第55話 死の悼みを静かに抱える友人

ステキな人々物語

クールな同僚との再会

同僚だった友人と、10年ぶりにランチをした。

初めて出会ったとき、セミロングの黒髪を後ろで軽く結び、パソコンに向かって淡々と仕事する彼女は、同じ年だが、妙に落ち着いていた

「ずいぶんエンゲル係数が高い夫婦ね」

 居酒屋で食事するのが普通だった私達夫婦を見て、彼女はいつも目を大きくして驚いた。

 喧嘩を繰り返す私たち夫婦と異なり、彼女たち夫婦は、模範解答のように仲睦まじかった。

彼女の旦那さんはスラっと細身の元ホテルマン。大学生の頃から付き合って結婚したという。

大学生の時から付き合って、まだこんなに仲がいいなんて…ありえるの!? 

大学生から付き合って、ケンカざんまいの私から見ると、不思議でならなかった。

 

 

 やがて、馴れ初めを話してくれた

「付き合った頃、夫は腎機能不全で母親から腎移植を受けててね、今は透析治療しているの

 「苦労するから結婚しないほうがいいと周りから反対されたし、夫も俺と結婚しないほうがいいと言われたんだよね」

 そして、イタズラっぽい笑顔で言葉を足した「でも、私が好きすぎて、結婚に踏み切ったの

 おぉ~、この肝の座り方、妙に落ち着いている理由が、なるほど納得だった。

「夫の夢はカフェを開業すること、小さくていいか自分の好きなコーヒーを提供するカフェ、だから、あちこちのカフェを回っているのよ」

 口数の多いタイプではないが、夫の話になると少女のようにキラキラした瞳で語っていた

 

静かに抱える悼み

 同じ歳だとズケズケ入り込む私だが、彼女は他人と一定の距離を置くタイプだったので、その後は、急接近することもなく程よい距離感を保った付き合いだった

 私が40歳で双子を出産した年、彼女は40歳で“大好きな夫”を亡くした。数カ月、意識のない夫のそばに、彼女は寝ずの看護で付き添った。

 

 数年後、私の夫がガンだと知ったとき、彼女の夫が試みた温熱療法を薦めながら「大丈夫?」と短いメッセージをくれた。

 

 私の夫が亡くなったとき「何もしてあげられないけど…気持ちだけは分かるよと言ってくれた。

 

 そして「私は今でも夫と一緒に過ごしている夢をみるよ」と呟いた

 

 

今回、10年ぶりのランチで、まくしたてるように話す私を、静かに笑いながら頷く。

 出会った頃と変わらない。

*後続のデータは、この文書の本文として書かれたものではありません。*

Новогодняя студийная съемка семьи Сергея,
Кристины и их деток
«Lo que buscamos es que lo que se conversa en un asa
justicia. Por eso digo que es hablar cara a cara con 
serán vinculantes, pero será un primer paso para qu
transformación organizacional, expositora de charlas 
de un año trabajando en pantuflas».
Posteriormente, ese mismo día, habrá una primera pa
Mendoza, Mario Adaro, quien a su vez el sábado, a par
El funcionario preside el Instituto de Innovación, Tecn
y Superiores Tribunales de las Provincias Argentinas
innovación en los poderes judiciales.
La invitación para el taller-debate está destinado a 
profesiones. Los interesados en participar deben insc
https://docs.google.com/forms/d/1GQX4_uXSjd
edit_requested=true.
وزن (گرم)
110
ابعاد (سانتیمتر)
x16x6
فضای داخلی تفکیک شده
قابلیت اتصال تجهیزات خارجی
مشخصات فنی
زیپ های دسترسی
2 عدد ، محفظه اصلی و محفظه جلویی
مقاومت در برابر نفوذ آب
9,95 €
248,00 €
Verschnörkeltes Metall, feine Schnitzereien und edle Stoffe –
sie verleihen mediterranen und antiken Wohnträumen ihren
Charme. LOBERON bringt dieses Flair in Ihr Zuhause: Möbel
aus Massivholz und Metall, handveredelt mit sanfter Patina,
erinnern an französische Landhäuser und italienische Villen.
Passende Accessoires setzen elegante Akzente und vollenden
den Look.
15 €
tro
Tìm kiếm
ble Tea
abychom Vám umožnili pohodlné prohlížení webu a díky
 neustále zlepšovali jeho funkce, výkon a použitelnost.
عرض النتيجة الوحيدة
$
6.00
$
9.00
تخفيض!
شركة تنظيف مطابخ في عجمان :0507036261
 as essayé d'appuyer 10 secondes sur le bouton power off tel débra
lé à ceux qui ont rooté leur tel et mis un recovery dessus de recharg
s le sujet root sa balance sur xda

でも大切な人を失う痛みを静かに抱えている。

 夫婦でカフェ開業を語りながら過ごした日常の小さな幸せ、治療ライフも幸せの一部だったはず。

 大切な人が目の前からいなくなったことの絶望感

 一緒にいる夢を見て、朝、目が覚めて、ぬくもりが戻ってこない切なさに、数えられないくらい泣いたはず。

 私は彼女の体験を追っている。

 彼女は一定の距離感で人と付き合っているのではなかった。

 心を許して素の自分になれるのが、夫であるその人だけだった。その人の前では子供のように怒り、笑い、泣き、話ができたから、他の人と近づく必要がなかっただけだった。

 昼間に待ち合わせしたランチだったが、別れ際には夕焼けになっていた。驚いて席をたち、別れ際にお互い、振り返り手を振った。

 10年以上かけて夫のいない人生と折り合いをつけてきた彼女の笑顔は、人を大きく包みこむ優しさに変わっていた。